Sen. Joni Ernst (R-IA), who once called for impeaching former President Barack Obama over his decision to make recess appointments, is now claiming that it’s Democrats who’ve actually “lowered the bar” for impeachment.
On Saturday, Ernst said that former Vice President and 2020 contender Joe Biden “should be very careful” with his words around President Donald Trump’s impeachment. “We can have a situation where if it should ever be President Biden, that immediately, people, the day after he would be elected would be saying, ‘Well, we’re going to impeach him,’” she said.
According to Ernst, Republicans could impeach Biden for “turning a blind eye” to his son’s work for Burisma, despite being assigned to take on Ukrainian corruption by the Obama White House.
Ernst attempted to walk back those comments, telling reporters Monday, “that was taken entirely out of context.”
“The point is that the Democrats have lowered the bar so far that … regardless of who it is, if you have a different party in the House than that of an elected president, you can have just random comments thrown out there with folks saying we’re going to impeach,” she continued.
But that accusation, that it’s Democrats who have turned impeachment into a partisan weapon, belies her previous call for Obama’s impeachment when she was a member of Congress in 2014.
For his own part, Biden said Sunday that Ernst’s threat is just more proof that Republicans are afraid to face off against him in the general election. “They very much don’t want to face me, obviously,” he told the Des Moines Register.
But there’s another lesson in this exchange that Biden could be learning.
Biden is nostalgic for the bipartisan political days of yore but Ernst’s comments show why they’re never coming back
Biden frequently reminisces about the way politics used to be done, when elected officials from both parties could come together and hammer out a compromise for the betterment of the country. For months, he has positioned himself as the candidate who can roll back the American political system to one of mutual cooperation.
“I just think there is a way, and the thing that will fundamentally change things is with Donald Trump out of the White House. Not a joke. You will see an epiphany occur among many of my Republican friends,” Biden said last May.
Obama also thought that Republicans would come to their senses and work with him on policy after his election. ”My hope, my expectation, is that after the election, now that it turns out that the goal of beating Obama doesn’t make much sense because I’m not running again, that we can start getting some cooperation again,” he said in 2012.
Instead, he faced unprecedented obstruction. Not only was Obama’s 2016 Supreme Court nomination of Merrick Garland infamously held up by Senate Majority Leader Mitch McConnell (R-KY), but Republicans utilized several political tricks to hold up the president’s agenda, as explained by Vox’s Matthew Yglesias:
Republicans began to use filibuster tactics in unprecedented ways, holding up uncontroversial nominations to eat up precious floor time and refusing to confirm anyone at all to certain posts in an effort to stop agencies from functioning. They weaponized the federal debt ceiling and forced economically damaging austerity budgets on the country only to turn around and embrace budget deficits once Trump was in the White House.

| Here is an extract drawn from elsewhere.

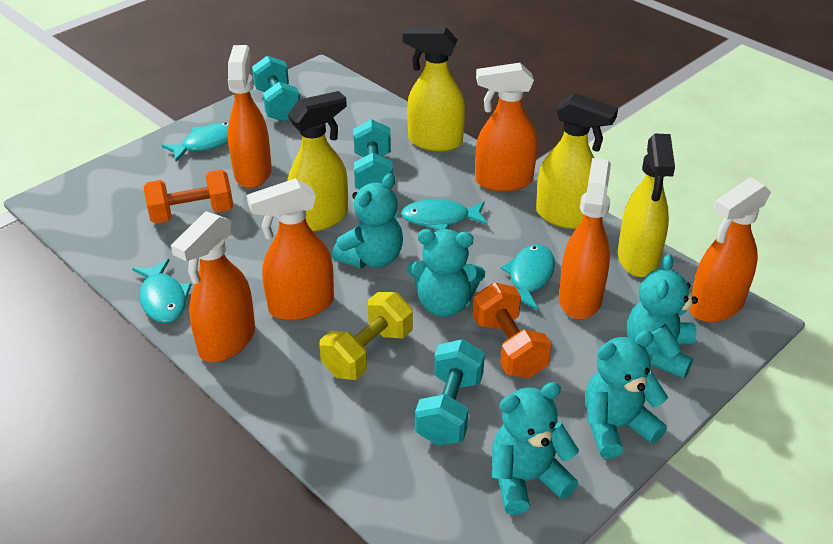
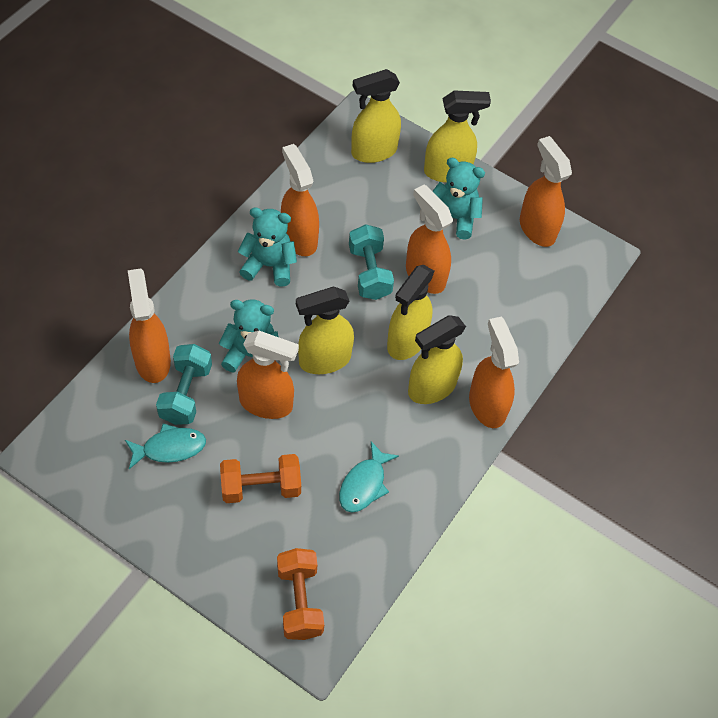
turquoise dumbbell: 3 -> 2
turquoise fish: 4 -> 2
turquoise teddy bear: 5 -> 3
yellow dumbbell: 1 -> 0
yellow spray bottle: 4 -> 5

Most of all, they orchestrated a series of Benghazi investigations whose purpose they admitted was to hurt Hillary Clinton’s prospects as a presidential candidate while blocking public disclosure of the ongoing counterintelligence investigation of the Trump campaign’s ties to Russia.
The reason why is very simple: There remains little political incentive for cross-party cooperation, as Lee Drutman explained for Vox:
In short, if Joe Biden assumes office in 2021, what incentive will congressional Republicans have to work with him? Helping a President Biden achieve his policy goals would help Democrats become more popular. Republicans’ future electoral success would depend on Democrats becoming less popular. It’s the same as when Obama began his second term in 2013. This is why the “fever” didn’t break.

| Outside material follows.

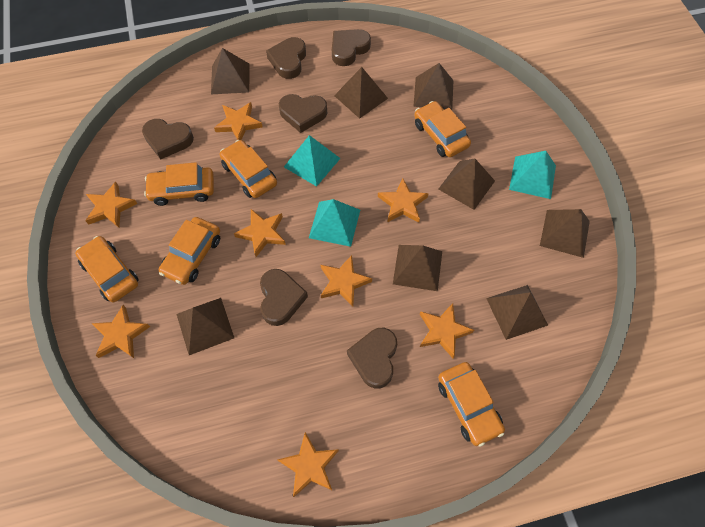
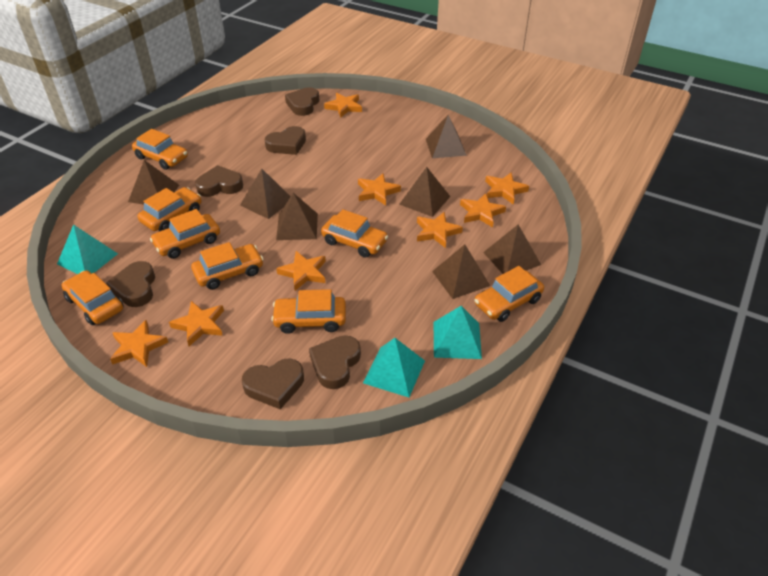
brown pyramid: 8 -> 7
orange car: 6 -> 8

It’s also why congressional Democrats immediately went into resistance mode following the 2016 election. Why would Democrats ever work with Republicans to help Donald Trump achieve anything? It’s the same logic, but with a very different emotional feel.

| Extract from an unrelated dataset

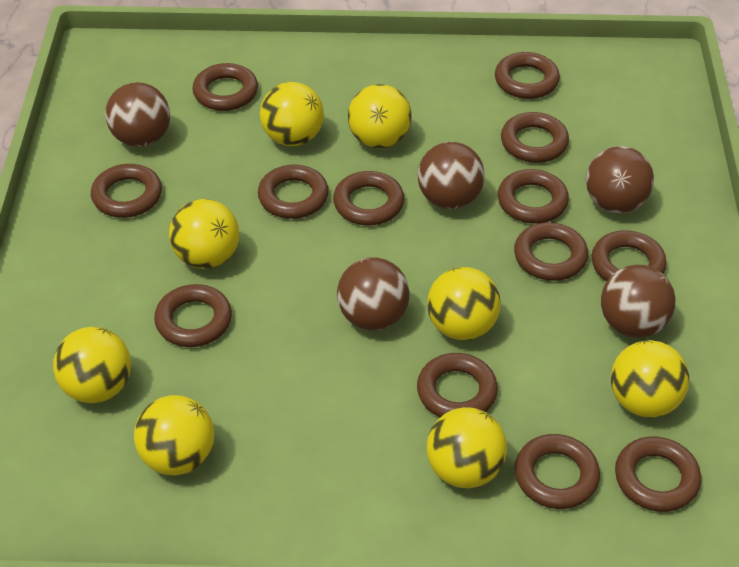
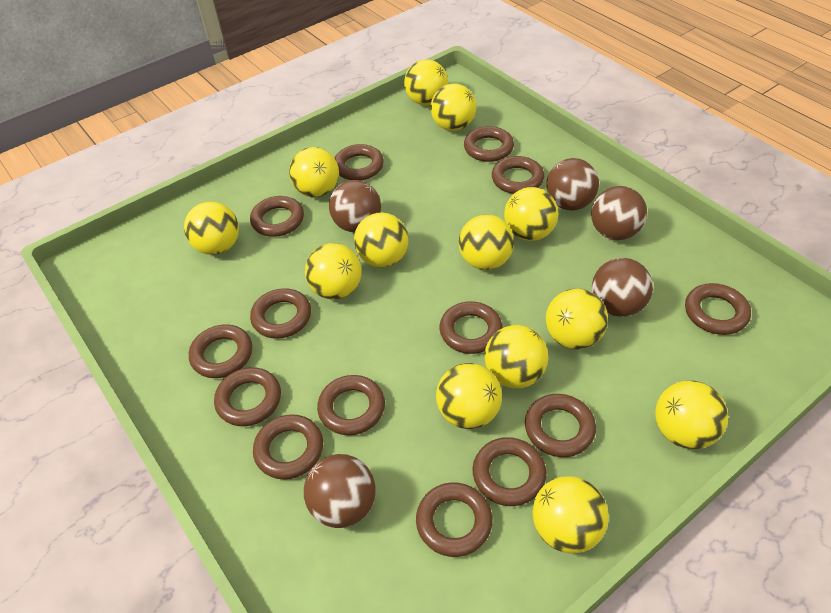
brown ring: 13 -> 14
yellow ball: 8 -> 13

Ernst’s original comments, as well as her walk back, show that this is just how politics are. Everything is hyperpartisan and that romantic political age that Biden pines for is probably a thing of the past. But as Vox’s Ezra Klein explained, the vice president’s “idea of who he is was formed in the more collegial Congress of the late 20th century”:
In seeing the humanity of his colleagues so clearly, he has lost sight of the structure that surrounds them; 45 years of personal kindnesses, and a career built in the age of mixed parties, can do a lot to obscure the overarching power of polarization.